- **SET EXERCISE 1**
Reproduce the whole ingestion command utilities code, character for character.

- **EXCERPTED PASSAGE**
»»
"""Command utilities for the ingestion system."""
import asyncio
import logging
from pathlib import Path
import aiohttp
from .xml_validator import XMLValidator
logger = logging.getLogger(__name__)
SCHEMA_URLS = {
"bill": "https://www.govinfo.gov/bulkdata/xml/BILLS.xsd",
"billstatus": "https://www.govinfo.gov/bulkdata/xml/BILLSTATUS.xsd",
"plaw": "https://www.govinfo.gov/bulkdata/xml/PLAW.xsd",
"statute": "https://www.govinfo.gov/bulkdata/xml/STATUTE.xsd",
"fr": "https://www.govinfo.gov/bulkdata/xml/FR.xsd",
"crec": "https://www.govinfo.gov/bulkdata/xml/CREC.xsd",
}
async def download_schemas(schema_dir: str | None = None) -> None:
"""Download all required XSD schemas from govinfo.gov.
This function downloads XML schema definitions for all supported
document types (BILLS, BILLSTATUS, PLAW, etc.) and caches them
locally for validation.
Args:
schema_dir: Directory to save schemas. If None, defaults to
'schemas' in the ingestion module directory.
Raises:
Exception: If schema download fails for multiple schemas.
««
- **EXERCISE INPUTS**
»»
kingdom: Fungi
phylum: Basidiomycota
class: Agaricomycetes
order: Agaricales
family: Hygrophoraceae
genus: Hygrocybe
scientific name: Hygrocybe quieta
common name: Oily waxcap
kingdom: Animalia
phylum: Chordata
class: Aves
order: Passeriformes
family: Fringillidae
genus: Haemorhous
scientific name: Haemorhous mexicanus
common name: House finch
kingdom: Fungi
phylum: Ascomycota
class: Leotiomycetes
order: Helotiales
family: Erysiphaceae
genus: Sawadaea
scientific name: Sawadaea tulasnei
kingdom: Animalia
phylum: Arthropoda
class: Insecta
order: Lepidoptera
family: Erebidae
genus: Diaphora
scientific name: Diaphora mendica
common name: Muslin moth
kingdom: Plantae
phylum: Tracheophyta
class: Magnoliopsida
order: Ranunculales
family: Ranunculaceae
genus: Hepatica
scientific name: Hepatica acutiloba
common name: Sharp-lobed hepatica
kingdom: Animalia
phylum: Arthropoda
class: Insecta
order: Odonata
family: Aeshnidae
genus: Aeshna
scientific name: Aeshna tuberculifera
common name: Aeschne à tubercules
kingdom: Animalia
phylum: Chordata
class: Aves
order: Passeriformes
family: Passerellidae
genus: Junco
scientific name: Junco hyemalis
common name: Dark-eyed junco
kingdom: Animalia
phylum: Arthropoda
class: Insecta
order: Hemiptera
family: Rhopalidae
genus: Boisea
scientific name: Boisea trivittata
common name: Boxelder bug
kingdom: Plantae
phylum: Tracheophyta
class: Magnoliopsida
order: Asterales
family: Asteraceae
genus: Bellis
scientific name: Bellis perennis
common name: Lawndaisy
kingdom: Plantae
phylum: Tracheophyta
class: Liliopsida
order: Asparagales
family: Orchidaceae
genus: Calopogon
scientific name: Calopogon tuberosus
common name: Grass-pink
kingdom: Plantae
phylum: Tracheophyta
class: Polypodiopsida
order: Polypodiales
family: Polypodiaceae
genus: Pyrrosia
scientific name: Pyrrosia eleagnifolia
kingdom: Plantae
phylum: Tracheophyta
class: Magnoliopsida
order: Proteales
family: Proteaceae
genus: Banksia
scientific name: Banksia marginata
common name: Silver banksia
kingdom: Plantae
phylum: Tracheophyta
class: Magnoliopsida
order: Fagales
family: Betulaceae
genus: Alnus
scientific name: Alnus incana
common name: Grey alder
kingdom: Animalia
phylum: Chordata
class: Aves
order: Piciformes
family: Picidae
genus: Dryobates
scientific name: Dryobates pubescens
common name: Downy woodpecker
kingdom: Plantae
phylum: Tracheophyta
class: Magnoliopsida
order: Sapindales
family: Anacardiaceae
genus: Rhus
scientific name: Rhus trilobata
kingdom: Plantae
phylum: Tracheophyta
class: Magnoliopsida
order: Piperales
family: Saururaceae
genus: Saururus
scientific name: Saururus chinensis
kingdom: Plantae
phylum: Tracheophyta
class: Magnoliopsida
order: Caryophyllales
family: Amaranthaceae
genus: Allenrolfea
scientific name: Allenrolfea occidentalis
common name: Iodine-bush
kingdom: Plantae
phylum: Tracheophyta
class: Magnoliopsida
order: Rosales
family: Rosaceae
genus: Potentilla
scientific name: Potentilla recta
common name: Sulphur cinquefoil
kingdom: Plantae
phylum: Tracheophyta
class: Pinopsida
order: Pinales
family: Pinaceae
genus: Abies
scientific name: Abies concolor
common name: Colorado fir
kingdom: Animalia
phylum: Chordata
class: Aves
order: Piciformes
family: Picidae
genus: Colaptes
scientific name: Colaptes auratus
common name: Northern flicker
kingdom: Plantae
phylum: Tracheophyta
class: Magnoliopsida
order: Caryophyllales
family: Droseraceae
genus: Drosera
««
- **SET EXERCISE 2**
From the rows, give back everything from the line containing "family: Saururaceae" down to the line containing "genus: Potentilla", both included, and nothing else.

- **PROBLEM SOLUTION 1**
"""Command utilities for the ingestion system."""
import asyncio
import logging
from pathlib import Path
import aiohttp
from .xml_validator import XMLValidator
logger = logging.getLogger(__name__)
SCHEMA_URLS = {
"bill": "https://www.govinfo.gov/bulkdata/xml/BILLS.xsd",
"billstatus": "https://www.govinfo.gov/bulkdata/xml/BILLSTATUS.xsd",
"plaw": "https://www.govinfo.gov/bulkdata/xml/PLAW.xsd",
"statute": "https://www.govinfo.gov/bulkdata/xml/STATUTE.xsd",
"fr": "https://www.govinfo.gov/bulkdata/xml/FR.xsd",
"crec": "https://www.govinfo.gov/bulkdata/xml/CREC.xsd",
}
async def download_schemas(schema_dir: str | None = None) -> None:
"""Download all required XSD schemas from govinfo.gov.
This function downloads XML schema definitions for all supported
document types (BILLS, BILLSTATUS, PLAW, etc.) and caches them
locally for validation.
Args:
schema_dir: Directory to save schemas. If None, defaults to
'schemas' in the ingestion module directory.
Raises:
Exception: If schema download fails for multiple schemas.

- **PROBLEM SOLUTION 2**
family: Saururaceae
genus: Saururus
scientific name: Saururus chinensis
kingdom: Plantae
phylum: Tracheophyta
class: Magnoliopsida
order: Caryophyllales
family: Amaranthaceae
genus: Allenrolfea
scientific name: Allenrolfea occidentalis
common name: Iodine-bush
kingdom: Plantae
phylum: Tracheophyta
class: Magnoliopsida
order: Rosales
family: Rosaceae
genus: Potentilla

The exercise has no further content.